▸ Directions
This exercise asks for a copy of each line in the records below with the word "lines" in it.

▸ Records to use
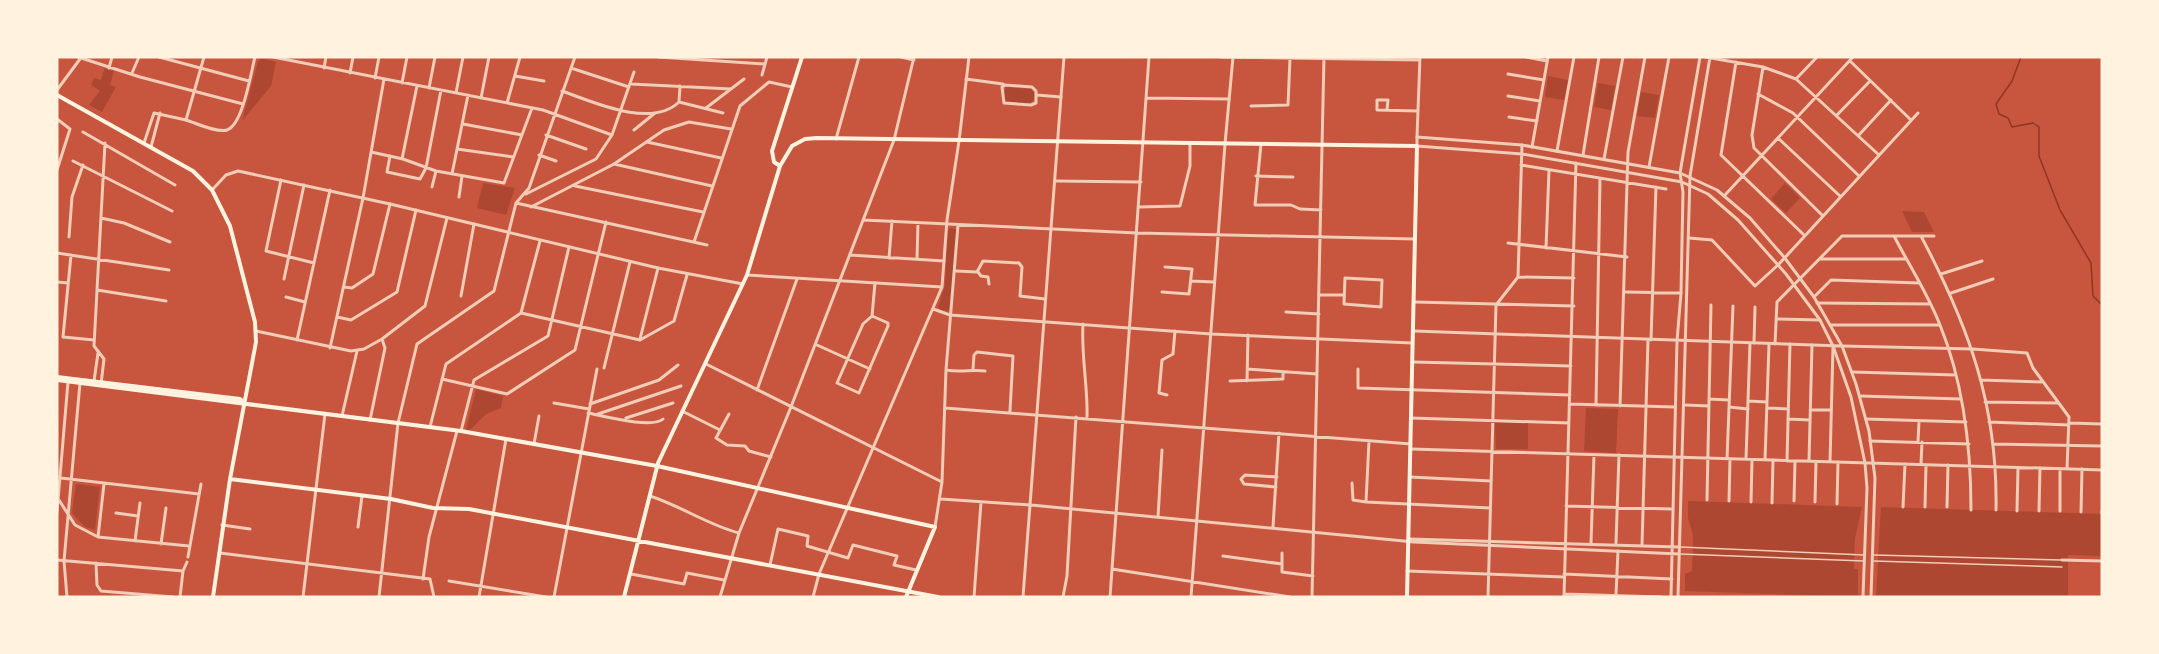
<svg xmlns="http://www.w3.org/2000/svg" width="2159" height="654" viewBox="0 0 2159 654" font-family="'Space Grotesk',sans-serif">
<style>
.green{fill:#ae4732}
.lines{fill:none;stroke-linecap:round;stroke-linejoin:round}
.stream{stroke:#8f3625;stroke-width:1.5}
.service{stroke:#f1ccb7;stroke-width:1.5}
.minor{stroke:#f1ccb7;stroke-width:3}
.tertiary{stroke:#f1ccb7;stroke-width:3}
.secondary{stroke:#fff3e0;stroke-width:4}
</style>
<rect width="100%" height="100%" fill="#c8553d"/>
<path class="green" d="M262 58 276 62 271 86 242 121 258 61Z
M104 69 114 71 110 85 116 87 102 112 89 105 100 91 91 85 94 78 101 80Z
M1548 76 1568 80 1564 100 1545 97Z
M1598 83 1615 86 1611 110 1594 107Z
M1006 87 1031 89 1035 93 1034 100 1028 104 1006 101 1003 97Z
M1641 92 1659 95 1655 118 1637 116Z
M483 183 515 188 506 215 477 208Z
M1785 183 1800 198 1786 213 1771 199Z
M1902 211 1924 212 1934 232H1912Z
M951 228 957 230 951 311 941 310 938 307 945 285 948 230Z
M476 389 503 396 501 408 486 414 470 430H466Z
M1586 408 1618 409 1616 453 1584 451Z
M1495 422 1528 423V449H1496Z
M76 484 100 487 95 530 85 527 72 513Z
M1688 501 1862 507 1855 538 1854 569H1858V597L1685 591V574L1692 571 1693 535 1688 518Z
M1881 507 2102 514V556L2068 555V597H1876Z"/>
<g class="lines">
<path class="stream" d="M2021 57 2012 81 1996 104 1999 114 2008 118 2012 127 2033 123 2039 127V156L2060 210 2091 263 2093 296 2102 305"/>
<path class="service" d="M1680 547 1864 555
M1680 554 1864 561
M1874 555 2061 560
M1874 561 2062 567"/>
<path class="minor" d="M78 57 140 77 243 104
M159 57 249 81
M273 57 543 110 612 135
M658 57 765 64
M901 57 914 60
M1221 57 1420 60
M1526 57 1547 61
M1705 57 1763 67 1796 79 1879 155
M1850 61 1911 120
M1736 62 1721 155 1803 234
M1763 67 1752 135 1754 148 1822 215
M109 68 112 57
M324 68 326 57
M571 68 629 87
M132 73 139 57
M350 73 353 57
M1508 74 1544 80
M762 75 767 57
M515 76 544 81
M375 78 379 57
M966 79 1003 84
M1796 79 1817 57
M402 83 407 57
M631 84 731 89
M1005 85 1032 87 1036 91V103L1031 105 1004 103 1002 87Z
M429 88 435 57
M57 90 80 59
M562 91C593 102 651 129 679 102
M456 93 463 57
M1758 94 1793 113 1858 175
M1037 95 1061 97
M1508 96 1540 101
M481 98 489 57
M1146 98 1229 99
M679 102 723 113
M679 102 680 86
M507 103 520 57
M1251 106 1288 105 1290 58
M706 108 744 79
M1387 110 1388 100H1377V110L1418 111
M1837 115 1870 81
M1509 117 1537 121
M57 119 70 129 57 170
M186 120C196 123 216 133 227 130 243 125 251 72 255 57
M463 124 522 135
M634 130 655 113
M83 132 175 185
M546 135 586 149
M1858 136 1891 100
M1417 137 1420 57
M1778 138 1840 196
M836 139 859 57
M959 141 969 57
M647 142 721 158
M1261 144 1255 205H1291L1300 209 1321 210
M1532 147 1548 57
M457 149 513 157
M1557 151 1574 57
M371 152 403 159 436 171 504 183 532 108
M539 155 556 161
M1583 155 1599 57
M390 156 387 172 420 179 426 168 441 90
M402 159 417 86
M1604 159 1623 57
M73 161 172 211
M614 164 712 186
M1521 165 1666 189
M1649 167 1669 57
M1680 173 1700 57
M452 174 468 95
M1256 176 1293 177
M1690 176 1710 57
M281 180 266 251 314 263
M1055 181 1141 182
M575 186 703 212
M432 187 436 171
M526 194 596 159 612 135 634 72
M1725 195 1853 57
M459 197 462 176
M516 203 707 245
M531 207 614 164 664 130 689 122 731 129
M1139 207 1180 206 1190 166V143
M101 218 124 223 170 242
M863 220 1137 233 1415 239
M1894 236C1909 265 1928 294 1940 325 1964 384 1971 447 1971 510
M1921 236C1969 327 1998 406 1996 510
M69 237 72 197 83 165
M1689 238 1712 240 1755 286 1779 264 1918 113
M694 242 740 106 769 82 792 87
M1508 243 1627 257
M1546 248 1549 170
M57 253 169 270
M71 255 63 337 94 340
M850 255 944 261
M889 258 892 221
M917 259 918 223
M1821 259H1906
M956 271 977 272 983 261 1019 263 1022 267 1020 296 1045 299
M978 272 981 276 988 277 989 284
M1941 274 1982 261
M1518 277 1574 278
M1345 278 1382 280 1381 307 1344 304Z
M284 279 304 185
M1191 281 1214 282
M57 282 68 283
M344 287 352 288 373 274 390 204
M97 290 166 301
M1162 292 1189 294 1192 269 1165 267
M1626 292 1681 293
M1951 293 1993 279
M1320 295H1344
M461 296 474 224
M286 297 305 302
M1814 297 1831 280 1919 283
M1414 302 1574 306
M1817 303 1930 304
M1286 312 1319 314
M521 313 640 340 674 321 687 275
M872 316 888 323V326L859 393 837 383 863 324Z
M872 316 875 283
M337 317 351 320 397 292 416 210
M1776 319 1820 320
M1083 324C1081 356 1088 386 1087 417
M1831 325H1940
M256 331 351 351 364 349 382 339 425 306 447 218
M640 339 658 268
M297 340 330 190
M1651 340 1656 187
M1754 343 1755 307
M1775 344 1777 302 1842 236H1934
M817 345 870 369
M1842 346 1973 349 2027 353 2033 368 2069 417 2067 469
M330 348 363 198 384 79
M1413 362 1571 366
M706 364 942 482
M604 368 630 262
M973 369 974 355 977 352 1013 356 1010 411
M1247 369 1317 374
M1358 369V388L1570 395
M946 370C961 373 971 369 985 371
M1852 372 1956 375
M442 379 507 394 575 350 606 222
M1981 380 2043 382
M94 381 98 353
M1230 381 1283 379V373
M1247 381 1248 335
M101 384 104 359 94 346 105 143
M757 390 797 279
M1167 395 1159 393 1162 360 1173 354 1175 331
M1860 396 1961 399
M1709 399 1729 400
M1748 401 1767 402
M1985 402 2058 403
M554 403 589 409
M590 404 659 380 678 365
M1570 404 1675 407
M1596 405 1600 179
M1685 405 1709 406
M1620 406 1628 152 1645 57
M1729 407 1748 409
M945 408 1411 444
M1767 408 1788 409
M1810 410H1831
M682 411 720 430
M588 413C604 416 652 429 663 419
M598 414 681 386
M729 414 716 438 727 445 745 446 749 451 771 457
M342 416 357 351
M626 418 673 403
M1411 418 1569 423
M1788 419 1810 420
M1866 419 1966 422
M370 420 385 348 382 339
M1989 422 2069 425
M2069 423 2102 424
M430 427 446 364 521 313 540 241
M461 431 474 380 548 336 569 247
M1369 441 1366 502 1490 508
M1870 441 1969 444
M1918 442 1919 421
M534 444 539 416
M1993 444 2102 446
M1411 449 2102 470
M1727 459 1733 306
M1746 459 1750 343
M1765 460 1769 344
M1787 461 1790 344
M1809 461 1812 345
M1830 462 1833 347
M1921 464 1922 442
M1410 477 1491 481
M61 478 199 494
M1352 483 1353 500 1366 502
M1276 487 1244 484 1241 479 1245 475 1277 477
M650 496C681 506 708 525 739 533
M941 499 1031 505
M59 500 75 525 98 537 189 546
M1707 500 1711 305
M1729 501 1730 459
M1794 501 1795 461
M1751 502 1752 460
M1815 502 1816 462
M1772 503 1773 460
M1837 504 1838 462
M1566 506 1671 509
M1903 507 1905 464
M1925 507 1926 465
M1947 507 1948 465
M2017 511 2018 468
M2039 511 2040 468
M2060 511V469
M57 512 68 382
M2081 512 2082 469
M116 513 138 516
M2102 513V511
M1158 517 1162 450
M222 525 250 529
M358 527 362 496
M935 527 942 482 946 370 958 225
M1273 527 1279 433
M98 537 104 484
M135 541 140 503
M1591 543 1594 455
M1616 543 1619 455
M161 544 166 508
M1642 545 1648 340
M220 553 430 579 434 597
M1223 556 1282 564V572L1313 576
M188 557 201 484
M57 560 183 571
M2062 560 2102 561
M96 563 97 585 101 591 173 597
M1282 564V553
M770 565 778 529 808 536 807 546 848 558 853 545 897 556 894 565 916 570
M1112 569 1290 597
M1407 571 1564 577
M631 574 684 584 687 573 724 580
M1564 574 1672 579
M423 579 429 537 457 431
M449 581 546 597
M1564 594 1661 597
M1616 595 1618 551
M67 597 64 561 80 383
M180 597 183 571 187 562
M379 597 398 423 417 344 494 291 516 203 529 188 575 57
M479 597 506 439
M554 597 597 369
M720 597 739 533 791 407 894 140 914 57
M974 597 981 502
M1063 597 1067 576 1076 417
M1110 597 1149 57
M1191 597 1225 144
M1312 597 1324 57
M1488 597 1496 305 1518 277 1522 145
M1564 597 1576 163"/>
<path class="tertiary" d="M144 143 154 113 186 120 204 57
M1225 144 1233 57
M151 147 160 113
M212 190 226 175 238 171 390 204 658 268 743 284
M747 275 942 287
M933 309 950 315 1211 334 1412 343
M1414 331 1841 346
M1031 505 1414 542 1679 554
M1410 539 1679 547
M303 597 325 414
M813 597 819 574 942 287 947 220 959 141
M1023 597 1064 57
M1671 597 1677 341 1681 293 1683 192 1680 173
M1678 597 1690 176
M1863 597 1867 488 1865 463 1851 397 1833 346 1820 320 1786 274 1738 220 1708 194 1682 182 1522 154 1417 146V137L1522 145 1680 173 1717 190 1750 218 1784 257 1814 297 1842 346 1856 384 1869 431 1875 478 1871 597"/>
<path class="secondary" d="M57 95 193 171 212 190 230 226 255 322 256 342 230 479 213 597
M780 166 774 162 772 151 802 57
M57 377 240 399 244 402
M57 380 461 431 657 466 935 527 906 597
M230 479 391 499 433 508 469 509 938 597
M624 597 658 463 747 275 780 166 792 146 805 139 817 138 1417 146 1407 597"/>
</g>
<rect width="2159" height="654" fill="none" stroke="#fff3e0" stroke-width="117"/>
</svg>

▸ Exercise response
.lines{fill:none;stroke-linecap:round;stroke-linejoin:round}
<g class="lines">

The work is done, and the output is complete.